Abre con amabilidad la puerta a Zamora24horas de la que es su casa y, al tiempo, su estudio, su lugar de trabajo y el improvisado almacén en el que protegidos con mimo aguardan los cuadros, "unos ochenta", que a partir de mañana se podrán ver en la galería de arte Espacio 36, en la nueva exposición de Seco San Esteban.
"La gente va a poder ver el recuerdo latente que tengo de mi vida vinculada al río, mi adolescencia, mi juventud, todo lo que he vivido allí, pescando, bañándome, oliendo el perfume de la ropa que se lababa allí y se secaba en la pradera y disfrutando de unas vistas maravillosas de la ciudad", explica el artista sobre una parte de la exposición.
La otra mitad de la muestra está destinada a la otra gran influencia en la trayectoria de Seco San Esteban, "la pintura rural, los bodegones, las imágenes de la vida pausada en el campo". Todos los cuadros realizados en los dos últimos años, de manera prolífica, por este hombre que mantiene sus costumbres, sus rutinas, al que el reconocimiento del Premio Castilla y León de las Artes 2010 no cambió "nada en absoluto", que hace gala de una humildad que queda patente en cada reflexión, en la manera en la que trata a aquellos que se acercan a él. "Lo más importante es que todos seamos felices, que es algo que cada vez se está poniendo más complicado con esta crisis, pero es lo que pienso, que debemos de corresponder a los demás con un buen trato y es lo que intento".
Entre gallinas e higueras, la charla con Seco San Esteban transcurre apacible, en una balsa de tranquilidad en la que él se siente especialmente pleno con la compañía de su hija Olga y su nieta Yasmine, ante las que brilla la sonrisa.
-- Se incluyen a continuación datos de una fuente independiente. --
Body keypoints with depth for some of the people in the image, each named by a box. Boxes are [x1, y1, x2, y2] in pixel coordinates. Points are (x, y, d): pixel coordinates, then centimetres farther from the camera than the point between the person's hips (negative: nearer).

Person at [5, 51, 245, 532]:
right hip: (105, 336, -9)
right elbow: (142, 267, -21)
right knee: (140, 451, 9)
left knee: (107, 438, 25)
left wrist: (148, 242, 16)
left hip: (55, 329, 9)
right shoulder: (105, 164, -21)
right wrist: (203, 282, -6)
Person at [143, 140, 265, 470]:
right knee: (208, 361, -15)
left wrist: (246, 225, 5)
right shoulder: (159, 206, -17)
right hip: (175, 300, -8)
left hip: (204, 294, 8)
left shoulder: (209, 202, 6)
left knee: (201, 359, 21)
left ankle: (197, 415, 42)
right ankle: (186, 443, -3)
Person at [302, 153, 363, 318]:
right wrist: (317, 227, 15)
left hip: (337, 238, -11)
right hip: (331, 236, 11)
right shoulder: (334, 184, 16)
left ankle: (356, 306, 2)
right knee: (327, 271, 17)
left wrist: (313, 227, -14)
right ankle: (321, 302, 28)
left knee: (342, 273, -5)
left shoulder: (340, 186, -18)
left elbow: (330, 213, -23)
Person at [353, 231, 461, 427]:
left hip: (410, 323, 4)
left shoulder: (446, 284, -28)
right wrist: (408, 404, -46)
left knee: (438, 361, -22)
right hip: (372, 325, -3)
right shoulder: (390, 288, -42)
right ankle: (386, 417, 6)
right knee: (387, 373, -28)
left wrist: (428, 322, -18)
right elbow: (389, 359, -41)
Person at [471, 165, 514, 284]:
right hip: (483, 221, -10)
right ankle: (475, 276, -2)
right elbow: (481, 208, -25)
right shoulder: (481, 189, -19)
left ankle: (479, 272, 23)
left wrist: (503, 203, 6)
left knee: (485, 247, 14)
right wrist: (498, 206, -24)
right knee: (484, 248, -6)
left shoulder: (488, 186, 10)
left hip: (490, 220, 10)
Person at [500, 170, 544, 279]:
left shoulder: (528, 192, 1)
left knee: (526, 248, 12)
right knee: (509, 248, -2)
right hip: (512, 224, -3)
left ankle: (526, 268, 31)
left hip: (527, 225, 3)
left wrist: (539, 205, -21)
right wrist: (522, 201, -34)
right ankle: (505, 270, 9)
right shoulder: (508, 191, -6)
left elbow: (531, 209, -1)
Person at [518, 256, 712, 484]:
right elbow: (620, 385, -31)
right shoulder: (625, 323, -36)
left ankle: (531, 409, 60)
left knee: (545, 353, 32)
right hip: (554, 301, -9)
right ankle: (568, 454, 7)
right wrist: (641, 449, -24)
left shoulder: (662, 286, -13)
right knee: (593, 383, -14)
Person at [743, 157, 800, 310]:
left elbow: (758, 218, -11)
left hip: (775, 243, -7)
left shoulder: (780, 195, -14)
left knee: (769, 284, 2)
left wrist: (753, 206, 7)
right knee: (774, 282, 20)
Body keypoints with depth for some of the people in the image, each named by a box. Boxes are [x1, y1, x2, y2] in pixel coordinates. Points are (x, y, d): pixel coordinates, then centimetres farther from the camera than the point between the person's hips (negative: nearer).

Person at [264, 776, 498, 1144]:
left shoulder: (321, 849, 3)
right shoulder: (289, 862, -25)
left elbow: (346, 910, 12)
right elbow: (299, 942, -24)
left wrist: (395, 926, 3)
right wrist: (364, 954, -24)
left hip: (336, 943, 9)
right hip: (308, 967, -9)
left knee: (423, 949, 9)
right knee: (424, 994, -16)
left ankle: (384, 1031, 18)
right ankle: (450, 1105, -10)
La amabilidad llega hasta el final de la entrevista, cuando el anfitrión no nos despide desde el marco de la puerta sino que nos acompaña hasta el coche, "porque es algo que lo hago hasta con el que viene a hacer la revisión del gas y me mira extrañado, me dice que eso no lo hace nadie, pero yo creo que hay que ser amable siempre, no sólo hasta la puerta".
"Bella época pictórica y poética que ya nunca volverá, yo la conocí y la viví de niño, adolescente e incluso adulto, hasta que llegó otra nueva filosofía de vida y esta desapareció como desaparece la niebla con el sol", escribe el artista en el catálogo que acompaña a la exposición. Los quieran ver lo que queda de aquellos recuerdos plasmado en la pintura de Enrique Seco San Esteban, pueden hacerlo en Espacio 36 hasta el 5 de noviembre.